Chain-Assisted Charge Transport in Semicrystalline Conjugated Polymers

TL;DR

This paper investigates charge transport in semicrystalline conjugated polymers, revealing complex field and temperature-dependent mobility behaviors explained by a model balancing intrachain and interchain transport mechanisms.

Contribution

It introduces a model that explains the non-monotonic field dependence of mobility in disordered P3HT, highlighting the interplay of intrachain and interchain transport processes.

Findings

Mobility increases with field at low T

Mobility decreases with field at high T

Interchain hopping influences charge transport behavior

Abstract

Charge-carrier transport in a paradigmatic semicrystalline polymer semiconductor (P3HT) is important for both fundamental understanding and applications.

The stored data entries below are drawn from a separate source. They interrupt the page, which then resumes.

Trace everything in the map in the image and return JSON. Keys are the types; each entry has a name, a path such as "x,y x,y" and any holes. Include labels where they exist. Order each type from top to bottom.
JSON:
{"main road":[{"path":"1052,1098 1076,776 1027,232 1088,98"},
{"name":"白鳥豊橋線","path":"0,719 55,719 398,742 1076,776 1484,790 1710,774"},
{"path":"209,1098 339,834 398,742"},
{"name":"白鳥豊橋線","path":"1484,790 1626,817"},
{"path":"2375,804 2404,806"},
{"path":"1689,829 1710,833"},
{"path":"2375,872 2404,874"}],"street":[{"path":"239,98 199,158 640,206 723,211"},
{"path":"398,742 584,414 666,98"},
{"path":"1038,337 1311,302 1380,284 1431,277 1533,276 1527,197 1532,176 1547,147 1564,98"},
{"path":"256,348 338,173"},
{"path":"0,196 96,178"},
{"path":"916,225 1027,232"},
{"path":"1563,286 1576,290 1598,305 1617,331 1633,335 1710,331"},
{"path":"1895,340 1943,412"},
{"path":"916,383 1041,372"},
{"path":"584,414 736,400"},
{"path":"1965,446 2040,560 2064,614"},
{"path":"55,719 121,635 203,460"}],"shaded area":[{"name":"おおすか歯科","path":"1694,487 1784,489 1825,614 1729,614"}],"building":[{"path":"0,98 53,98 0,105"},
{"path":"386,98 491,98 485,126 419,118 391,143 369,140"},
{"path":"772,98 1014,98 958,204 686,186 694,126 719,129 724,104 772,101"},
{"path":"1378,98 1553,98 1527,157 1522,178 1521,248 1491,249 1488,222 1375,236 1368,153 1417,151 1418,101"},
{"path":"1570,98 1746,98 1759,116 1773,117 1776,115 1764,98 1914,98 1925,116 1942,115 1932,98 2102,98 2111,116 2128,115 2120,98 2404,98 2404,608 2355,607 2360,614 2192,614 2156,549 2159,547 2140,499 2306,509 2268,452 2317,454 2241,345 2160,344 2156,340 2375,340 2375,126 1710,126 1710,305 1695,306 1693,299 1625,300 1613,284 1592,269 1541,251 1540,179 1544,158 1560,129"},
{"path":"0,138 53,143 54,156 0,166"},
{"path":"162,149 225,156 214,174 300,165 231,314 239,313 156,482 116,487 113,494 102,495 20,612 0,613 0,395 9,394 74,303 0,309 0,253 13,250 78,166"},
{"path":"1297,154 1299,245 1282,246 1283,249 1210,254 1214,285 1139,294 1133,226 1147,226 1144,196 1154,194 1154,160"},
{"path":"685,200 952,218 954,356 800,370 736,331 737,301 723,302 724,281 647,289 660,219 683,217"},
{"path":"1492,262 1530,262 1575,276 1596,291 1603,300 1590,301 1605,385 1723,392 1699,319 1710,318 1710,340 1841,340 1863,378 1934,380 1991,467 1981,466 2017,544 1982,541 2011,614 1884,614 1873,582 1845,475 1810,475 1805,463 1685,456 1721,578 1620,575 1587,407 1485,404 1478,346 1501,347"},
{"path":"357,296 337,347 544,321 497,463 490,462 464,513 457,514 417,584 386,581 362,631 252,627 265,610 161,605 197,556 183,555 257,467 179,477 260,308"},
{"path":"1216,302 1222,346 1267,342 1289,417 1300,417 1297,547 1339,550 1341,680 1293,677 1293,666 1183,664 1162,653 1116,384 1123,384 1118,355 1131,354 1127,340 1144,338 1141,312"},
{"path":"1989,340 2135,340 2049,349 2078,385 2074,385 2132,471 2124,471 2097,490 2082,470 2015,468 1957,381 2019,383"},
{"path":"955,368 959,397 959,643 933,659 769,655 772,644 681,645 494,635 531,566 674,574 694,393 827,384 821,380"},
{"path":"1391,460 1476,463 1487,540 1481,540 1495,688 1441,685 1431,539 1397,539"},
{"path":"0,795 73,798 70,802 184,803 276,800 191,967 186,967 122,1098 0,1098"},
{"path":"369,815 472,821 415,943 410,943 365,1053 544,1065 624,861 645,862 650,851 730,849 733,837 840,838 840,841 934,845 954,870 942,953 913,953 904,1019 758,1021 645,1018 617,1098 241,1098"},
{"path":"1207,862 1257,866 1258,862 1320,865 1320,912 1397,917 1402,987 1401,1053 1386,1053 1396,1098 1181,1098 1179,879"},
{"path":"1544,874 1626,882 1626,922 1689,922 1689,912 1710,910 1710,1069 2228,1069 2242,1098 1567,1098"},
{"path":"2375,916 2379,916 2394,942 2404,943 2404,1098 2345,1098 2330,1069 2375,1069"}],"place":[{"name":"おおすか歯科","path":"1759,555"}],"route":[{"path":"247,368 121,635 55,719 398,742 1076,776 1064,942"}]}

In samples with enhanced structural disorder due to ad-hoc point defects, the mobility displays rich behavior as a function of electric field (F) and temperature (T). At low T, the mobility increases with the applied field, but upon further increasing T, the field-dependence becomes shallower. Eventually, at the highest T considered, the slope changes sign and the mobility then decreases with the field. This phenomenon can be interpreted with our model as a result of the competition between intrachain conductive-like transport (which slows on increasing F) and interchain activated transport (which is faster at higher F). The former is controlling at high T where interchain hops are strictly limited to nearest-neighbor monomers on adjacent chains. At low T, instead, interchain hops to distant sites are allowed and control the positive correlation of the mobility with the field.